This revelatory work restores a lost figure to the pantheon of pivotal world leaders.
The Shakespearean drama of Haitian revolutionary Henry Christophe’s life is revealed in all its glorious color and complexity in Marlene L. Daut’s superb The First and Last King of Haiti. A product of more than a decade of research, this stout biography is a shimmering synthesis of his life within the rebellious milieu of Saint-Domingue/Haiti in the late 18th and early 19th centuries.

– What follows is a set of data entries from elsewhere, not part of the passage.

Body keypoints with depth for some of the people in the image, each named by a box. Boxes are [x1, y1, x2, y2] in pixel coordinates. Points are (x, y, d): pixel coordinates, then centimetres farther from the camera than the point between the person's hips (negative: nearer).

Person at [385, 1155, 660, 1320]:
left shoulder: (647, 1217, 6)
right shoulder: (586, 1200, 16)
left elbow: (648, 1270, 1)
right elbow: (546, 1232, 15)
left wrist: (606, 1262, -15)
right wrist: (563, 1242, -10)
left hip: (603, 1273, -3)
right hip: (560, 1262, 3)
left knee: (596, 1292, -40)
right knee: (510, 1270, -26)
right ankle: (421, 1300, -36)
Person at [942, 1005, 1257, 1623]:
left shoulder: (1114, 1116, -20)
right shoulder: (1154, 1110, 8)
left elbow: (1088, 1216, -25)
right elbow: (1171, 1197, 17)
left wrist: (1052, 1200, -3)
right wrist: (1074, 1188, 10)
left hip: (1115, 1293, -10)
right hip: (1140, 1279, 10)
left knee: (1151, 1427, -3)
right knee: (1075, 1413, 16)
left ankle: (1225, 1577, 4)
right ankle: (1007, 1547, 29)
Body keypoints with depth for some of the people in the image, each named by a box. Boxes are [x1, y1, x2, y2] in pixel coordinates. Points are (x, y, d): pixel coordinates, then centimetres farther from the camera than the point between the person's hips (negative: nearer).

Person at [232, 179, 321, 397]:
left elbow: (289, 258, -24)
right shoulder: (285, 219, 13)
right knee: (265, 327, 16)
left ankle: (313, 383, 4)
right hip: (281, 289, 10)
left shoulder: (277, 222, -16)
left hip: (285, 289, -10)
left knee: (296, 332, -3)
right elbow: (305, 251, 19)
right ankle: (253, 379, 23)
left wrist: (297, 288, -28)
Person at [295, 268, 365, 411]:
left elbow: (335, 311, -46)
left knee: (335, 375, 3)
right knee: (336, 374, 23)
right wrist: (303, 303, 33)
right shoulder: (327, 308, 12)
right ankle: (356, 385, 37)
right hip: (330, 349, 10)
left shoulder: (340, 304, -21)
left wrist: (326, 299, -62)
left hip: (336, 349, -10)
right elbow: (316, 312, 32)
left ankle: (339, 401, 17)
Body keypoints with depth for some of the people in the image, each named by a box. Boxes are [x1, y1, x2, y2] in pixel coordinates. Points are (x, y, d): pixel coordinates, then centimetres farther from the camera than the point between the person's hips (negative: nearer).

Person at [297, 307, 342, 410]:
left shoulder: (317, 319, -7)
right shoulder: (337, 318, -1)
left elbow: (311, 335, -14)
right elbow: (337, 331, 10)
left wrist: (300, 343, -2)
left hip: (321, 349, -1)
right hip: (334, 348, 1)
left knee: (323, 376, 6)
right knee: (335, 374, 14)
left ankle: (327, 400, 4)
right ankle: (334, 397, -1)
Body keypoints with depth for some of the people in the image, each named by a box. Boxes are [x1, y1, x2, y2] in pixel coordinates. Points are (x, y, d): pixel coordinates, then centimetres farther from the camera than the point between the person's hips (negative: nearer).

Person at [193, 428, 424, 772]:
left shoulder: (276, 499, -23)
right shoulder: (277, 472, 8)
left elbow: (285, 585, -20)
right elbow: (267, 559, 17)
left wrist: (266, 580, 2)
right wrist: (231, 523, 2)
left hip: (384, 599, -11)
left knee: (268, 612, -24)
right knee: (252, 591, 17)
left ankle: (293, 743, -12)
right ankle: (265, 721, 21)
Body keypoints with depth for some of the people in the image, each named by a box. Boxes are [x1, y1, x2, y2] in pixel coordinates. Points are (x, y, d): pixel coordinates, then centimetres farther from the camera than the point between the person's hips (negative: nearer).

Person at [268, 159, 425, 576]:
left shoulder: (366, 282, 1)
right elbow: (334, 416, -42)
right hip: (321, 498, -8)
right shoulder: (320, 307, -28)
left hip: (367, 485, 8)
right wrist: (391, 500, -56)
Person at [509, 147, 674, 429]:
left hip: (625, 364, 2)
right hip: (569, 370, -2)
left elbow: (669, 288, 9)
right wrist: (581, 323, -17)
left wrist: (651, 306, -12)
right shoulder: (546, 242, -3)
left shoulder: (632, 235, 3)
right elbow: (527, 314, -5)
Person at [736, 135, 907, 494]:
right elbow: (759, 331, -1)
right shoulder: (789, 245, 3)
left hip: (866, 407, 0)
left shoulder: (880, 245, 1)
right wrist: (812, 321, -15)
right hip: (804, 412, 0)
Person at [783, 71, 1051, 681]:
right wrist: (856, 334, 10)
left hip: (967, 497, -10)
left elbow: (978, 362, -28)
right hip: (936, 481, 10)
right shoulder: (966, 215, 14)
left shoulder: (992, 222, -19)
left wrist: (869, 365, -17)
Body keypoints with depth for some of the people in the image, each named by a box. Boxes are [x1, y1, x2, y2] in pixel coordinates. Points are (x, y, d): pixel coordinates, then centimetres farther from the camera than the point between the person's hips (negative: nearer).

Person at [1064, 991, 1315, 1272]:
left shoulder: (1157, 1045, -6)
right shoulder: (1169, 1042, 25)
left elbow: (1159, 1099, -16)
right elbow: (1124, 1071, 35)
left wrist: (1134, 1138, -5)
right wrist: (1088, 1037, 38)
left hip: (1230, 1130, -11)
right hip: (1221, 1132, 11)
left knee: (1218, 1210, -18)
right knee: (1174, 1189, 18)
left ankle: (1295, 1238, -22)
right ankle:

Born a slave on the British-claimed island of Grenada in 1767, Christophe lived an early life that is more shadow than sunlight, standing mostly undocumented. But Daut’s keen instincts for parsing primary sources inspire many “what ifs” about how Christophe came to land in the French colony of Saint-Domingue, where he went from “being a child slave to a child soldier” in the employ of the French military as part of the chasseurs-volontaires, or free men of color who served as soldiers. She cites the amazing fact that Christophe fought at the American Revolutionary War battle of Savannah in 1779, where he would have “celebrated his twelfth birthday either on this bloody battlefield or in the hospital.”
Back in Saint-Domingue, Christophe spent the next decade working at a French luxury hotel before the “enormous freedom uprising” began in August 1791. Here, Daut moves from the murky historical record of Christophe’s early life to the far more substantial documentation of his revolutionary career, arguing that, by 1792:
“Henry Christophe had gone from being an enslaved child to a military officer participating in one of the most momentous struggles for freedom the world has ever seen.”